Jako wymagający poprawek ocenił Marek Borowski także przepis o uldze dla klasy średniej, którą rząd się bardzo chwali.
- Czym tu się chwalić? Najpierw opracowuje się wielki projekt, a potem odkrywa, że cała masa ludzi, czy to zatrudnionych na etatach, czy prowadzących firmy, będzie miała wyższe podatki niż poprzednio. Bo ktoś nie policzył, ktoś się nie zorientował, że jak się wydzieli składkę zdrowotną jako osobny podatek, to od pewnego progu ludzie zaczną tracić. No więc na gwałt wymyślono ulgę dla klasy średniej, uznając - co jest zabawne - że średnia klasa to osoby o dochodach od 5700 zł do mniej więcej 11 tys. zł. Po czym nagle się okazało, że nie ma tam przedsiębiorców, w ostatniej chwili więc ich dołączono. Ale powstaje pytanie o osoby pracujące na zleceniach, które też zarabiają mniej więcej tyle. To już nie jest klasa średnia? Są wreszcie emeryci. Ktoś powie, że emeryt, który ma 5700 zł jest bardzo bogaty, ale po pierwsze, emeryci zaczynają tracić na tej ustawie już od mniej więcej 4 800 zł brutto, a takich jest ok. 300 tys. Po drugie, wśród nich są nie jacyś generałowie, lecz przede wszystkim ci, którzy dłużej pracowali, ponieważ uwierzyli, że dzięki temu będą mieli wyższe świadczenia. Teraz rząd odbierze im paręset złotych. W tej grupie są również niektórzy górnicy, bowiem tam stawki emerytur były trochę wyższe. Więc ulga dla tzw. klasy średniej powinna obejmować również osoby pracujące na zleceniach i emerytów - uważa senator.
- W Senacie zdajemy sobie sprawę, że nasze poprawki mogą i są często odrzucane przez większość pisowską, ale zawsze mamy dylemat, czy odrzucać ustawy, czy też jednak zgłaszać poprawki. W tym wypadku jak sądzę zdecydujemy się jednak na poprawki, dlatego że one pokazują na liczne błędy i wady tej ustawy i mimo wszystko dają szansę większości sejmowej na to, żeby je przyjąć.
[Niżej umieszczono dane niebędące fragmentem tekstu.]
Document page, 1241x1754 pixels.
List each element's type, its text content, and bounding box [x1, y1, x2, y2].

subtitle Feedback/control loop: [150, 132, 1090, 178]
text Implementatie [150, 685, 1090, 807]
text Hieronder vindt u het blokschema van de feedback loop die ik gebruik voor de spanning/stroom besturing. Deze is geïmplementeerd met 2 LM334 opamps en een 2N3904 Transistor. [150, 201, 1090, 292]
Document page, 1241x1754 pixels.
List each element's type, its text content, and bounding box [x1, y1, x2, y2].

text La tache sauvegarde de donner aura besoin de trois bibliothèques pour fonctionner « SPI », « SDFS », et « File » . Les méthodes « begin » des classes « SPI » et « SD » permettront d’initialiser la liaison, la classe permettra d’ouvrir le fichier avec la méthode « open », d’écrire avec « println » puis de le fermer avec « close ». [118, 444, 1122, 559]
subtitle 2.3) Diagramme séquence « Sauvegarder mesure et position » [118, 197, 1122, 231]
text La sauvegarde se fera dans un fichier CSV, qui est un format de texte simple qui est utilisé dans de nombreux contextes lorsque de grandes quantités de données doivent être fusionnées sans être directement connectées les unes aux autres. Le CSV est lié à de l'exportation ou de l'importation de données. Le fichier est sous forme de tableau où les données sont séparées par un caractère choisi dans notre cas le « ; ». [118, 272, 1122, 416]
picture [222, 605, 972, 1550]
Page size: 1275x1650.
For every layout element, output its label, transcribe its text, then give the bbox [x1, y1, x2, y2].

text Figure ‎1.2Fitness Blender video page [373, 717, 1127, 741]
Absurdem nazwał też senator termin wejścia ustawy w życie 30 listopada.- Ta ustawa poza socjalnymi sprawami zawiera całą masę przepisów dotyczących rozliczania się firm, a więc kosztów, definicji tych kosztów, przychodów, dodatkowe podatki itd. Plus inne rozliczanie pracowników ze względu na bałagan z płacami. Przedsiębiorcy, których konsultowaliśmy w Senacie, mówią, że nie da się w ciągu miesiąca dostosować np. systemu informatycznego do tego wszystkiego. Termin 30 listopada został przewidziany dla niewielkich zmian, np. w tabeli podatkowej. Natomiast tego typu ustawa, która ma 275 stron, nie może mieć miesiąca vacatio legis. To jest absurd i dlatego Senat zaproponuje przesunięcie jej wejścia w życie o rok. Oczywiście, PiS to odrzuci, dlatego że głównym rdzeniem tej ustawy jest kwota wolna, pomyślana jako wehikuł wyborczy, a ona wejdzie w życie nie w przyszłym, lecz w 2023 roku, na wybory. W związku z tym przesunięcie całej ustawy o rok byłoby dla PiS bardzo trudne do przyjęcia.